-- Problem statement --
All records given below must be printed word for word.

+ + + +

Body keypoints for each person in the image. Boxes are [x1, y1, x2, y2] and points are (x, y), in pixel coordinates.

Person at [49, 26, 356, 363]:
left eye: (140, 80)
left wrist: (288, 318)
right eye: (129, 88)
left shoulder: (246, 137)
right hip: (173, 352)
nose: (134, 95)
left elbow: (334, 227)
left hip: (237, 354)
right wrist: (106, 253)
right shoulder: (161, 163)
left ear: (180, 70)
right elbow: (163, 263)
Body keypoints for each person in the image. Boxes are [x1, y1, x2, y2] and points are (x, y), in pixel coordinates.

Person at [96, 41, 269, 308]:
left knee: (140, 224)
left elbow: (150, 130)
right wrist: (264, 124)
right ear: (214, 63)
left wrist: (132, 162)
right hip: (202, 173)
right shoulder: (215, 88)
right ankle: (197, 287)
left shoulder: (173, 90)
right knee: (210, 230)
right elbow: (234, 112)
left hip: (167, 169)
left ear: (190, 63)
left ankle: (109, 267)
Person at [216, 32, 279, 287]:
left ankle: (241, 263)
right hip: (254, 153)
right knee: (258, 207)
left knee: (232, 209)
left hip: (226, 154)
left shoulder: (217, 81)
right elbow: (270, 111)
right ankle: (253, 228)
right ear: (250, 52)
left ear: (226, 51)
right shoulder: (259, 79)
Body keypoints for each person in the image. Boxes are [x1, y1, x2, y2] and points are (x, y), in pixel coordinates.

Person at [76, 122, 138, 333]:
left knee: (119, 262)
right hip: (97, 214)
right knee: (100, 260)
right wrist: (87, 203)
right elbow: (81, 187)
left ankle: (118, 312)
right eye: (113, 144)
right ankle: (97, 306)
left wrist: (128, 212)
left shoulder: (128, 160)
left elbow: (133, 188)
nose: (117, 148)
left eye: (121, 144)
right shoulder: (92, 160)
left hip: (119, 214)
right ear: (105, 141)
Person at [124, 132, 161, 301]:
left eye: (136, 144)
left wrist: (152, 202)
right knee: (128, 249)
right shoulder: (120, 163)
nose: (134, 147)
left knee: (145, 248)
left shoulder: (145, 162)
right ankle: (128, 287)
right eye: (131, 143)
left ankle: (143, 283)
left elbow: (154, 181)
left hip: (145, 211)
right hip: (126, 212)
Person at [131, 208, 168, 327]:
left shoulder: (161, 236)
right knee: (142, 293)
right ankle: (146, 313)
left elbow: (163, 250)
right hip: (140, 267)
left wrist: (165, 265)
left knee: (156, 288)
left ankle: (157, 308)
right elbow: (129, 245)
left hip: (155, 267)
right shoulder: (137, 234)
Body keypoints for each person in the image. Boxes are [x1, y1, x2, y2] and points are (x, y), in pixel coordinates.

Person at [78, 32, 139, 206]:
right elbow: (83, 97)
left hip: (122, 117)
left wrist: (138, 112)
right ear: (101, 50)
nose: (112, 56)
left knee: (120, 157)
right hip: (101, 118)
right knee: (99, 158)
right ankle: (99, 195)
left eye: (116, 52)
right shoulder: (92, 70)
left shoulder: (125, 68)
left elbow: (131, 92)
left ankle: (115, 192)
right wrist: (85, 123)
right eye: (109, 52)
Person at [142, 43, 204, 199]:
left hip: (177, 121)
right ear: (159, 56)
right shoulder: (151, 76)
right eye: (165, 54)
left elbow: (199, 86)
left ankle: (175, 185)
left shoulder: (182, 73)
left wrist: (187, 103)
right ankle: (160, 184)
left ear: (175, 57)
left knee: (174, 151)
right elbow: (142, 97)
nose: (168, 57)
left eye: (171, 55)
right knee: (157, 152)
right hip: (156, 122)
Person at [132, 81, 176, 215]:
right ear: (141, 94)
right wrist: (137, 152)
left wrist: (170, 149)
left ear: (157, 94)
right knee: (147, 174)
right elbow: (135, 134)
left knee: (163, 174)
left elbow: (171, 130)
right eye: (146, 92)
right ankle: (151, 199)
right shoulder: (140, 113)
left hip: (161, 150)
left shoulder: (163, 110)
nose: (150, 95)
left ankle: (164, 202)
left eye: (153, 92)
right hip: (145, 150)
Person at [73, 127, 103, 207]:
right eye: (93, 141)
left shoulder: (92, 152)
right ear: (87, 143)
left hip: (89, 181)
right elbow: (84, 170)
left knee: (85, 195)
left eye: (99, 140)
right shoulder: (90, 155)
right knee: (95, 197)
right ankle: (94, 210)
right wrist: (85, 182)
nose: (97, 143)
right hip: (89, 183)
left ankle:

+ + + +

-- Written answer --
Body keypoints for each person in the image. Boxes are [x1, y1, x2, y2] and points are (x, y), in pixel coordinates.

Person at [49, 26, 356, 363]:
left eye: (140, 80)
left wrist: (288, 318)
right eye: (129, 88)
left shoulder: (246, 137)
right hip: (173, 352)
nose: (134, 95)
left elbow: (334, 227)
left hip: (237, 354)
right wrist: (106, 253)
right shoulder: (161, 163)
left ear: (180, 70)
right elbow: (163, 263)
Body keypoints for each person in the image. Boxes are [x1, y1, x2, y2] and points are (x, y), in pixel coordinates.

Person at [96, 41, 269, 308]:
left knee: (140, 224)
left elbow: (150, 130)
right wrist: (264, 124)
right ear: (214, 63)
left wrist: (132, 162)
right hip: (202, 173)
right shoulder: (215, 88)
right ankle: (197, 287)
left shoulder: (173, 90)
right knee: (210, 230)
right elbow: (234, 112)
left hip: (167, 169)
left ear: (190, 63)
left ankle: (109, 267)
Person at [216, 32, 279, 287]:
left ankle: (241, 263)
right hip: (254, 153)
right knee: (258, 207)
left knee: (232, 209)
left hip: (226, 154)
left shoulder: (217, 81)
right elbow: (270, 111)
right ankle: (253, 228)
right ear: (250, 52)
left ear: (226, 51)
right shoulder: (259, 79)
Body keypoints for each person in the image. Boxes are [x1, y1, x2, y2] and points are (x, y), in pixel coordinates.

Person at [76, 122, 138, 333]:
left knee: (119, 262)
right hip: (97, 214)
right knee: (100, 260)
right wrist: (87, 203)
right elbow: (81, 187)
left ankle: (118, 312)
right eye: (113, 144)
right ankle: (97, 306)
left wrist: (128, 212)
left shoulder: (128, 160)
left elbow: (133, 188)
nose: (117, 148)
left eye: (121, 144)
right shoulder: (92, 160)
left hip: (119, 214)
right ear: (105, 141)
Person at [124, 132, 161, 301]:
left eye: (136, 144)
left wrist: (152, 202)
right knee: (128, 249)
right shoulder: (120, 163)
nose: (134, 147)
left knee: (145, 248)
left shoulder: (145, 162)
right ankle: (128, 287)
right eye: (131, 143)
left ankle: (143, 283)
left elbow: (154, 181)
left hip: (145, 211)
right hip: (126, 212)
Person at [131, 208, 168, 327]:
left shoulder: (161, 236)
right knee: (142, 293)
right ankle: (146, 313)
left elbow: (163, 250)
right hip: (140, 267)
left wrist: (165, 265)
left knee: (156, 288)
left ankle: (157, 308)
right elbow: (129, 245)
left hip: (155, 267)
right shoulder: (137, 234)
Body keypoints for each person in the image. Boxes are [x1, y1, x2, y2] and points are (x, y), in pixel coordinates.

Person at [78, 32, 139, 206]:
right elbow: (83, 97)
left hip: (122, 117)
left wrist: (138, 112)
right ear: (101, 50)
nose: (112, 56)
left knee: (120, 157)
right hip: (101, 118)
right knee: (99, 158)
right ankle: (99, 195)
left eye: (116, 52)
right shoulder: (92, 70)
left shoulder: (125, 68)
left elbow: (131, 92)
left ankle: (115, 192)
right wrist: (85, 123)
right eye: (109, 52)
Person at [142, 43, 204, 199]:
left hip: (177, 121)
right ear: (159, 56)
right shoulder: (151, 76)
right eye: (165, 54)
left elbow: (199, 86)
left ankle: (175, 185)
left shoulder: (182, 73)
left wrist: (187, 103)
right ankle: (160, 184)
left ear: (175, 57)
left knee: (174, 151)
right elbow: (142, 97)
nose: (168, 57)
left eye: (171, 55)
right knee: (157, 152)
right hip: (156, 122)
Person at [132, 81, 176, 215]:
right ear: (141, 94)
right wrist: (137, 152)
left wrist: (170, 149)
left ear: (157, 94)
right knee: (147, 174)
right elbow: (135, 134)
left knee: (163, 174)
left elbow: (171, 130)
right eye: (146, 92)
right ankle: (151, 199)
right shoulder: (140, 113)
left hip: (161, 150)
left shoulder: (163, 110)
nose: (150, 95)
left ankle: (164, 202)
left eye: (153, 92)
right hip: (145, 150)
Person at [73, 127, 103, 207]:
right eye: (93, 141)
left shoulder: (92, 152)
right ear: (87, 143)
left hip: (89, 181)
right elbow: (84, 170)
left knee: (85, 195)
left eye: (99, 140)
right shoulder: (90, 155)
right knee: (95, 197)
right ankle: (94, 210)
right wrist: (85, 182)
nose: (97, 143)
right hip: (89, 183)
left ankle:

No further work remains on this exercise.